Thomas Jefferson was a firm believer in the value of education, particularly in its role in both strengthening and preserving the American republic. He felt that his crowning achievement was as founder and “Father of the University of Virginia” (from the epitaph that he directed to be inscribed on his gravestone). Jefferson “had faith in the ‘common man’ and his ability to elect wise and virtuous leaders if that man were educated to do so.” Jefferson wrote the Bill for the More General Diffusion of Knowledge, the Bill for Establishing a Public Library, and the Bill for Establishment of a System of Public Education, among others. He stated:
“I think by far the most important bill in our whole code is that for the diffusion of knowledge among the people. No other sure foundation can be devised for the preservation of freedom, and happiness.”
No other founder labored as long, or as diligently, during his lifetime to establish a regular school system accessible to all citizens and youth. He wrote:
“I have indeed two great measures at heart, without which no republic can maintain itself in strength: 1. That of general education, to enable every man to judge for himself what will secure or endanger his freedom. 2. To divide every county into hundreds, of such size that all the children of each will be within reach of a central school in it.”

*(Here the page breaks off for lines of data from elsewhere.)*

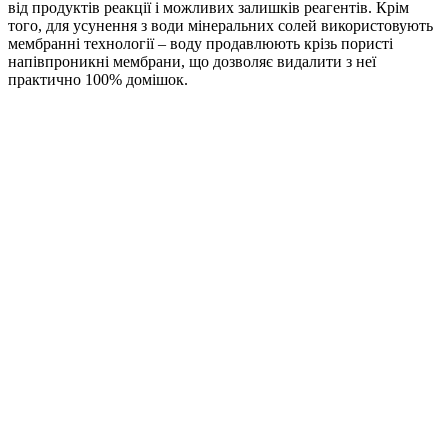
від продуктів реакції і можливих залишків реагентів. Крім
того, для усунення з води мінеральних солей використовують
мембранні технології – воду продавлюють крізь пористі
напівпроникні мембрани, що дозволяє видалити з неї
практично 100% домішок.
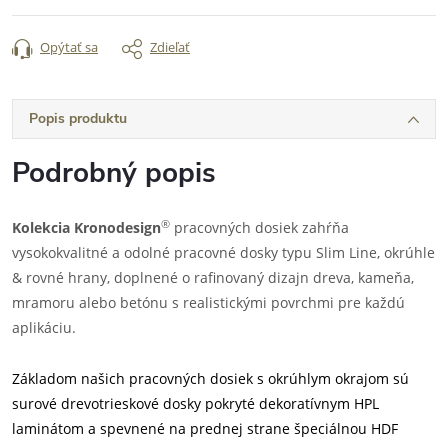
Opýtať sa
Zdieľať
Popis produktu
Podrobný popis
®
Kolekcia Kronodesign
pracovných dosiek zahŕňa
vysokokvalitné a odolné pracovné dosky typu Slim Line, okrúhle
& rovné hrany, doplnené o rafinovaný dizajn dreva, kameňa,
mramoru alebo betónu s realistickými povrchmi pre každú
aplikáciu.
Základom našich pracovných dosiek s okrúhlym okrajom sú
surové drevotrieskové dosky pokryté dekoratívnym HPL
laminátom a spevnené na prednej strane špeciálnou HDF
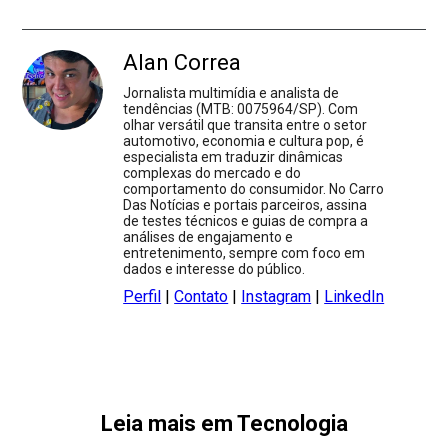
Alan Correa
Jornalista multimídia e analista de
tendências (MTB: 0075964/SP). Com
olhar versátil que transita entre o setor
automotivo, economia e cultura pop, é
especialista em traduzir dinâmicas
complexas do mercado e do
comportamento do consumidor. No Carro
Das Notícias e portais parceiros, assina
de testes técnicos e guias de compra a
análises de engajamento e
entretenimento, sempre com foco em
dados e interesse do público.
Perfil
|
Contato
|
Instagram
|
LinkedIn
Leia mais em Tecnologia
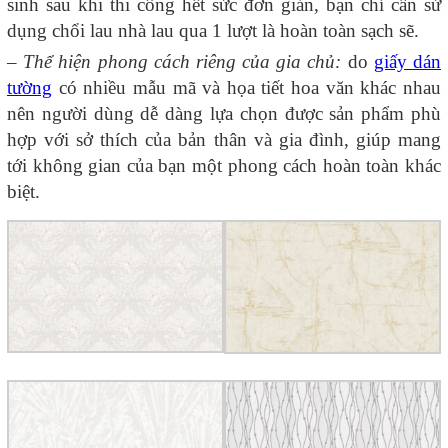
sinh sau khi thi công hết sức đơn giản, bạn chỉ cần sử
dụng chổi lau nhà lau qua 1 lượt là hoàn toàn sạch sẽ.
–
Thể hiện phong cách riêng của gia chủ:
do
giấy dán
tường
có nhiều mẫu mã và họa tiết hoa văn khác nhau
nên người dùng dễ dàng lựa chọn được sản phẩm phù
hợp với sở thích của bản thân và gia đình, giúp mang
tới không gian của bạn một phong cách hoàn toàn khác
biệt.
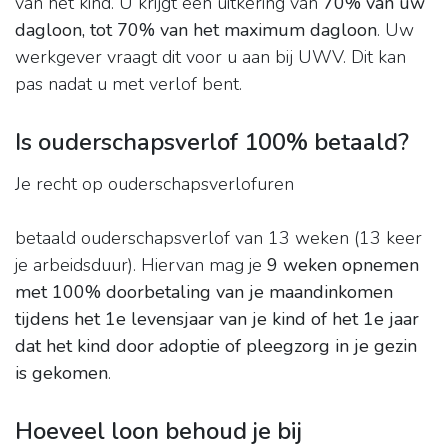
van het kind. U krijgt een uitkering van
70% van uw
dagloon, tot 70% van het maximum dagloon
. Uw
werkgever vraagt dit voor u aan bij UWV. Dit kan
pas nadat u met verlof bent.
Is ouderschapsverlof 100% betaald?
Je recht op ouderschapsverlofuren
betaald ouderschapsverlof van 13 weken (13 keer
je arbeidsduur). Hiervan mag je
9 weken opnemen
met 100% doorbetaling van je maandinkomen
tijdens het 1e levensjaar van je kind of het 1e jaar
dat het kind door adoptie of pleegzorg in je gezin
is gekomen
.
Hoeveel loon behoud je bij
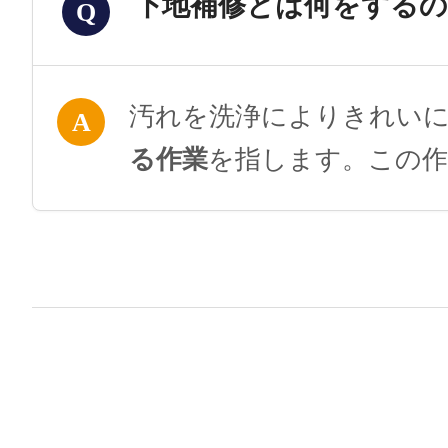
下地補修とは何をする
Q
汚れを洗浄によりきれい
A
る作業
を指します。この作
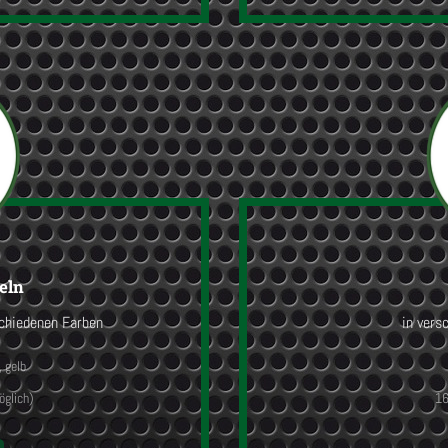
eln
schiedenen Farben
in vers
, gelb
öglich)
16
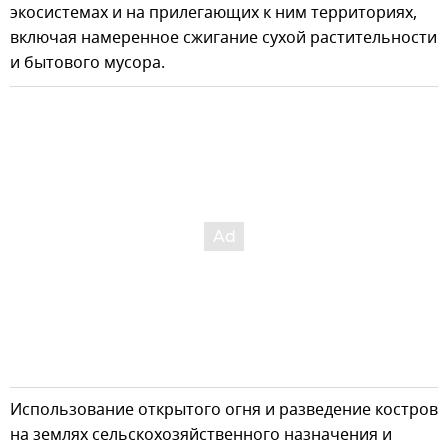
экосистемах и на прилегающих к ним территориях,
включая намеренное сжигание сухой растительности
и бытового мусора.
Использование открытого огня и разведение костров
на землях сельскохозяйственного назначения и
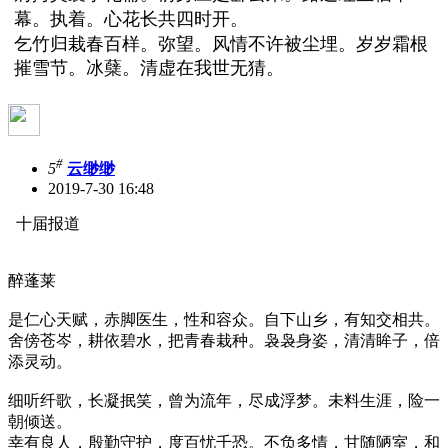
幕。执着。心花长共四时开。
乞竹归栽春百样。弥望。风情不许被尘埋。岁岁霜根
摧雪节。冰蘖。清虚在我世无猜。
#
5
云缈缈
2019-7-30 16:48
十届报道
醉蓬莱
是仁心天赋，赤脚医生，性和容众。自下山乡，有知交相共。
舍傍苍岑，耕依碧水，把青春栽种。袅袅身姿，清清眸子，倍
添灵动。
细听纤歌，长凝抿笑，曾为流年，尽成浮梦。未料生涯，险一
朝倾送。
幸有良人，殷勤守护，度百忧千恐。不负多情，甘随陋室，和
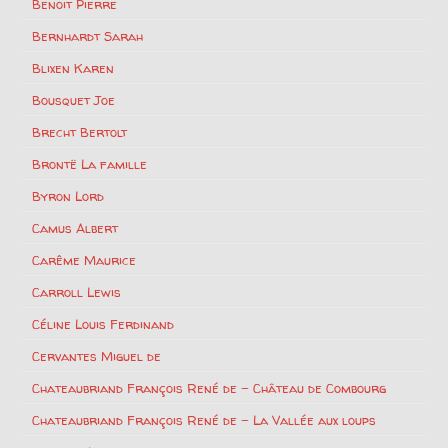
Benoit Pierre
Bernhardt Sarah
Blixen Karen
Bousquet Joe
Brecht Bertolt
Brontë La famille
Byron Lord
Camus Albert
Carême Maurice
Carroll Lewis
Céline Louis Ferdinand
Cervantes Miguel de
Chateaubriand François René de – Château de Combourg
Chateaubriand François René de – La Vallée aux loups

For Jefferson, the purpose of education is:
“To form the statesmen, legislators and judges, on whom public prosperity and individual happiness are so much to depend; To expound the principles and structure of government, ... and a sound spirit of legislation, which ... shall leave us free to do whatever does not violate the equal rights of another; … to develop the reasoning faculties of our youth, enlarge their minds, cultivate their morals, and instill into them precepts of virtue and order ...” 
With these thoughts and convictions in his heart, Jefferson’s last great dream was to found a public university in Virginia. Beginning with his first concept in 1800, and after the investment of much of his personal time, money and labor, and lobbying to the state legislature with the valuable assistance of several influential friends, the University of Virginia was chartered by the Commonwealth of Virginia on January 25, 1819, and opened for classes in March 1825.
That same year, Jefferson’s long-time friend and collaborator, James Madison, wrote to a mutual friend concerning Jefferson, the University, and the diffusion of knowledge:
“Your old friend, Mr. Jefferson, still lives, and will close his illustrious career by bequeathing to his Country a magnificent Institute for the advancement and diffusion of knowledge; which is the only guardian of true liberty, the great cause to which his life has been devoted.”
May we be equally as devoted to the education of our youth and young adults, that we may preserve liberty and happiness, and "enable every man to judge for himself what will secure or endanger his freedom."
 Meg Brulatour, Background for the State of Education in New England: Post-Revolutionary War to Mid-19th Century (Essay, Virginia Commonwealth University).
 Steven Tozer, Paul C. Violas, Guy B. Senes, School and Society: Historical and Contemporary Perspectives., (McGraw-Hill, New York, 1995), pp. 30-31.
 Andrew Lipscomb and Albert Bergh, ed., The Writings of Thomas Jefferson, 20 Volumes, (Washington, D.C.: 1903-1904), 5:396 (Memorial Edition, cited as “ME”).
 Id., Thomas Jefferson to John Tyler, 1810, ME 12:393.
 Thomas Jefferson, Report for the Commissioners for the University of Virginia, August 4, 1818 (Special Collections Department, University of Virginia Library).
 James Madison to George Thomson, June 30, 1825, The Writings of James Madison, 4 Volumes (J.B. Lippincott & Co., Philadelphia, 1865) 3:492.